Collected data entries
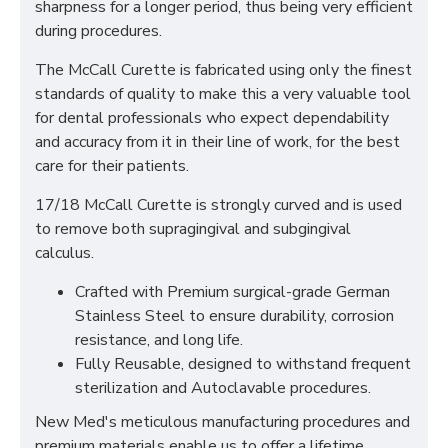
sharpness for a longer period, thus being very efficient
during procedures.
The McCall Curette is fabricated using only the finest
standards of quality to make this a very valuable tool
for dental professionals who expect dependability
and accuracy from it in their line of work, for the best
care for their patients.
17/18 McCall Curette is strongly curved and is used
to remove both supragingival and subgingival
calculus.
Crafted with Premium surgical-grade German
Stainless Steel to ensure durability, corrosion
resistance, and long life.
Fully Reusable, designed to withstand frequent
sterilization and Autoclavable procedures.
New Med's meticulous manufacturing procedures and
premium materials enable us to offer a lifetime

Assignment. Look over the entries for "procedures", then copy every line that includes that string.

Solution to this problem.
during procedures.
sterilization and Autoclavable procedures.
New Med's meticulous manufacturing procedures and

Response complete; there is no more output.